Working with the Note Document
This guide explains how to load, traverse, and export Microsoft OneNote .one files in Python using the Document class from Aspose.Note FOSS. The Document class is the root of the document object model (DOM), and every read, traversal, or export operation starts with a Document instance that represents a single .one section file.
Loading a Document
Load from a file path
Pass the path to a .one file directly to the Document constructor:
from aspose.note import Document
doc = Document("MyNotes.one")Load from a binary stream
Use a file-like object when the data comes from a network response, cloud storage blob, or in-memory buffer:
from pathlib import Path
from aspose.note import Document
with Path("MyNotes.one").open("rb") as f:
doc = Document(f)Create an empty document
Construct a Document with no arguments to build a new OneNote document programmatically:
from aspose.note import Document, Page
doc = Document()
doc.AppendChildLast(Page())Load with options
Use LoadOptions to set optional parameters such as history loading at construction time:
from aspose.note import Document, LoadOptions
opts = LoadOptions()
opts.LoadHistory = True # include page revision history in the DOM
doc = Document("MyNotes.one", opts)LoadOptions property | Type | Default | Description |
|---|---|---|---|
LoadHistory | bool | False | When True, page history revisions are included in the DOM and accessible via Document.GetPageHistory |
DocumentPassword | str | None | None | Reserved for API compatibility — encrypted documents are not supported and raise IncorrectPasswordException |
Document Format Detection
The FileFormat property identifies which OneNote format variant the file uses:
from aspose.note import Document, FileFormat
doc = Document("MyNotes.one")
if doc.FileFormat == FileFormat.OneNote2010:
print("OneNote 2010 format")
elif doc.FileFormat == FileFormat.OneNoteOnline:
print("OneNote Online format")
elif doc.FileFormat == FileFormat.OneNote2007:
print("OneNote 2007 format")
else:
print("Format:", doc.FileFormat)FileFormat value | Description |
|---|---|
OneNote2010 | Standard .one file written by OneNote 2010 and later |
OneNoteOnline | .one file written by OneNote Online / Microsoft 365 |
OneNote2007 | Legacy .one format from OneNote 2007 |
Unknown | Format could not be identified |
Iterating Pages
Pages are the direct children of Document.

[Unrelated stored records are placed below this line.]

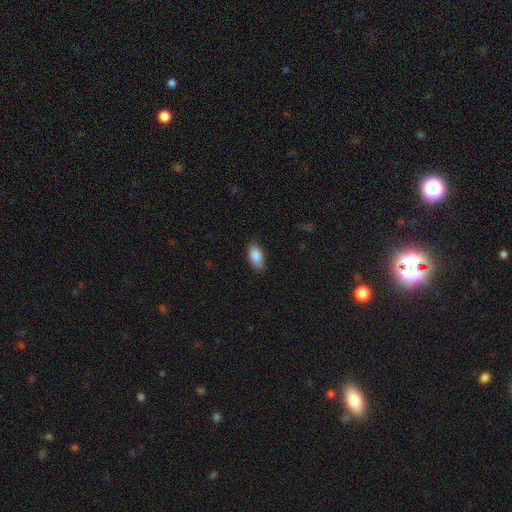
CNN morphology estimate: This is clearly a smooth galaxy (89%). How rounded: clearly in between (92%). Merging: clearly none (84%).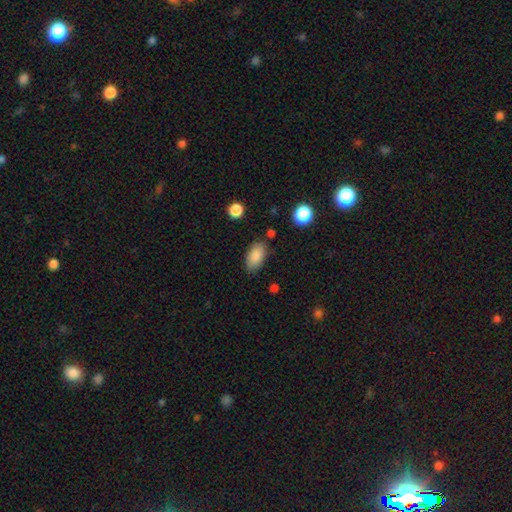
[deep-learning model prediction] Morphology: type=smooth (86%); roundness=in between (93%); merging=none (81%).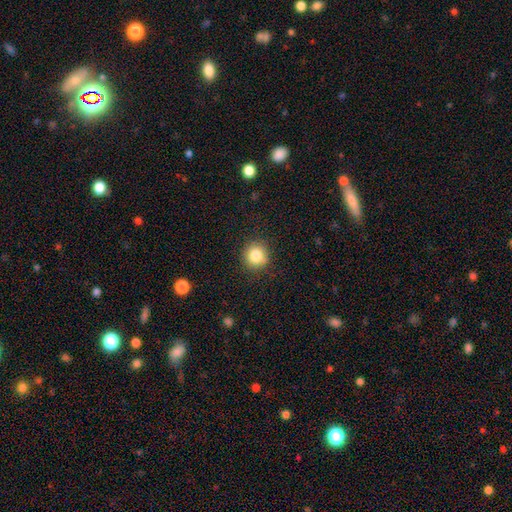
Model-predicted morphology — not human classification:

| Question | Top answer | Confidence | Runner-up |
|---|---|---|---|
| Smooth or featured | smooth | 83% | star or artifact (10%) |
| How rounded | round | 91% | in between (8%) |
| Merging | none | 88% | minor disturbance (9%) |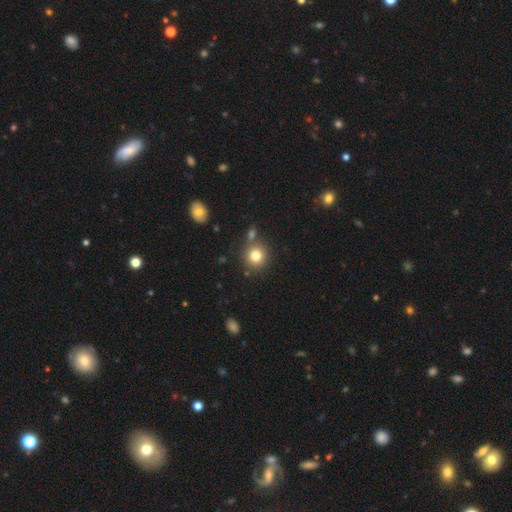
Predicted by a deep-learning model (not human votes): Smooth or featured? Predicted: smooth (p=0.81). How rounded? Predicted: round (p=0.88). Merging? Predicted: none (p=0.75).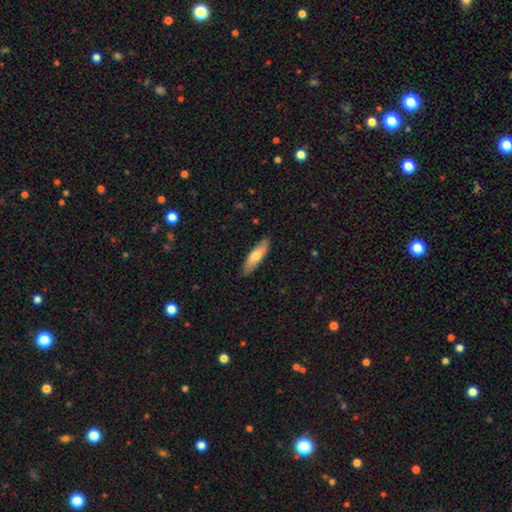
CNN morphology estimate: This is likely a smooth galaxy (66%). How rounded: possibly cigar-shaped (57%). Merging: clearly none (85%).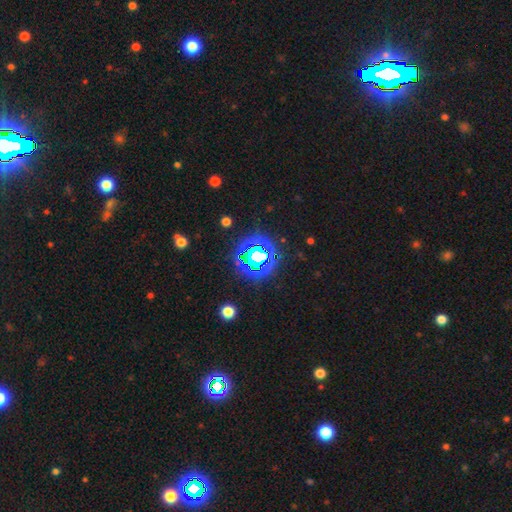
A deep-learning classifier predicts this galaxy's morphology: A star or artifact, not a galaxy (76%).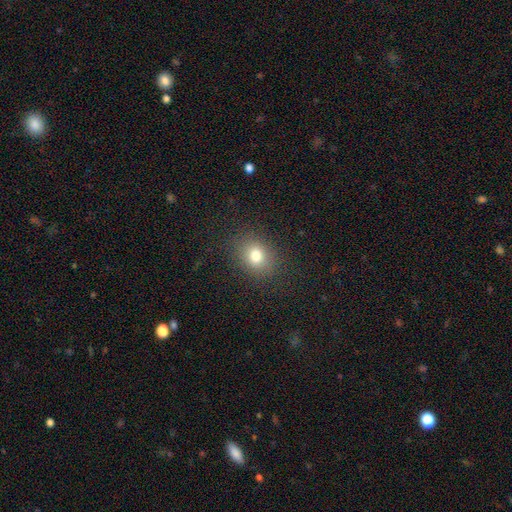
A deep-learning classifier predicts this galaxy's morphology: This is likely a smooth galaxy (77%). How rounded: possibly round (55%). Merging: clearly none (86%).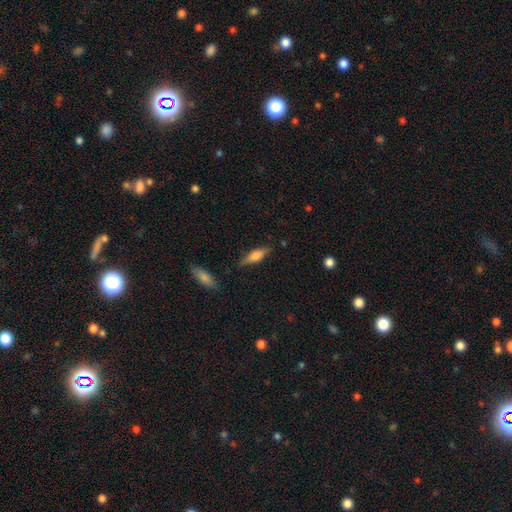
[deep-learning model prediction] smooth 62%, featured or disk 32%, star or artifact 7%. Down the decision tree: how rounded — in between (51%); merging — none (79%).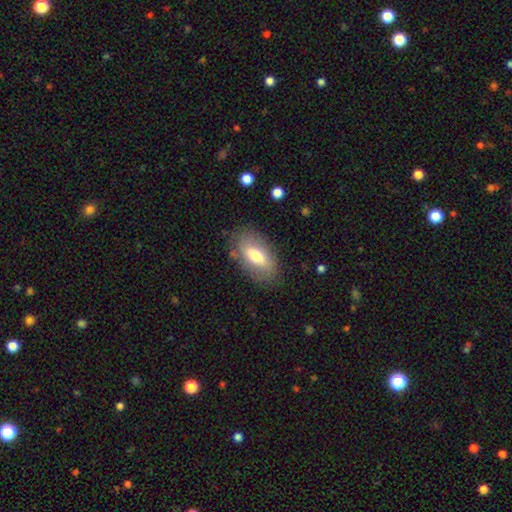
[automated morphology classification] This is likely a smooth galaxy (65%). How rounded: clearly in between (91%). Merging: likely none (79%).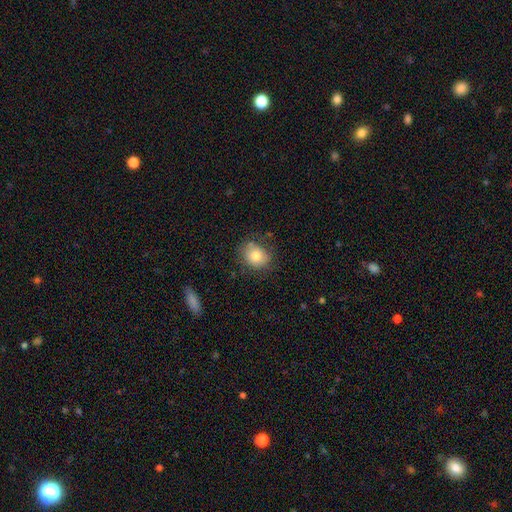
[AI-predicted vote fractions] Smooth or featured? smooth (79%)
How rounded? round (59%)
Merging? none (73%)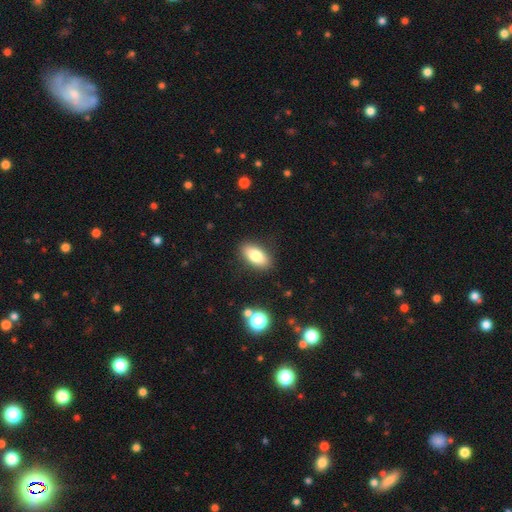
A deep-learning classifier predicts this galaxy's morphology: This appears to be a smooth galaxy with no disk features (79%) that is in between round and cigar-shaped (88%). Merging: none (87%).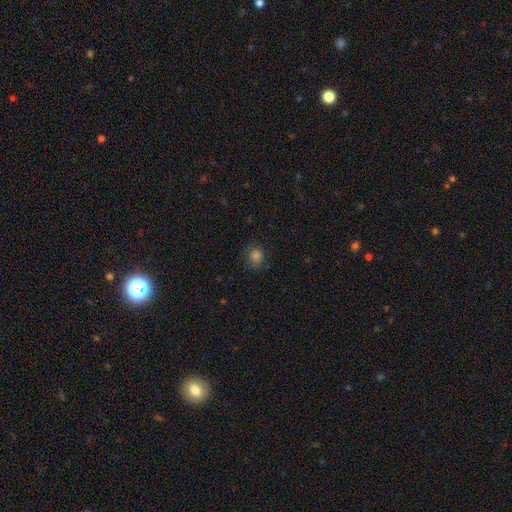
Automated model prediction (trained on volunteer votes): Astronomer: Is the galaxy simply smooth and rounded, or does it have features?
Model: smooth — 81%.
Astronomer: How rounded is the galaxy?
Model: round — 81%.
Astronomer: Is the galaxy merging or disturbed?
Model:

Use a for loop for simple iteration:
from aspose.note import Document
doc = Document("MyNotes.one")
for page in doc:
title_text = (
page.Title.TitleText.Text
if page.Title and page.Title.TitleText
else "(untitled)"
)
author = page.Author or "(unknown)"
level = page.Level or 1
indent = " " * (level - 1)
print(f"{indent}{title_text} [by {author}]")Use GetChildNodes(Page) to get a typed list of all pages at once:
from aspose.note import Document, Page
doc = Document("MyNotes.one")
pages = doc.GetChildNodes(Page)
print(f"Total pages: {len(pages)}")Page metadata
| Property | Type | Description |
|---|---|---|
Title | Title | None | Title block containing text, date, and time sub-nodes |
Author | str | None | Author name string |
CreationTime | datetime | None | When the page was created |
LastModifiedTime | datetime | None | Most recent modification time |
Level | int | None | Sub-page indent level (1 = top-level, 2 = sub-page, etc.) |
IsConflictPage | bool | True if the page is a sync conflict copy |
Traversing the Document Tree
Document inherits from CompositeNode, giving it full tree traversal methods:
from aspose.note import Document, RichText
doc = Document("MyNotes.one")
# Extract all plain text from the entire document
all_text = [rt.Text for rt in doc.GetChildNodes(RichText) if rt.Text]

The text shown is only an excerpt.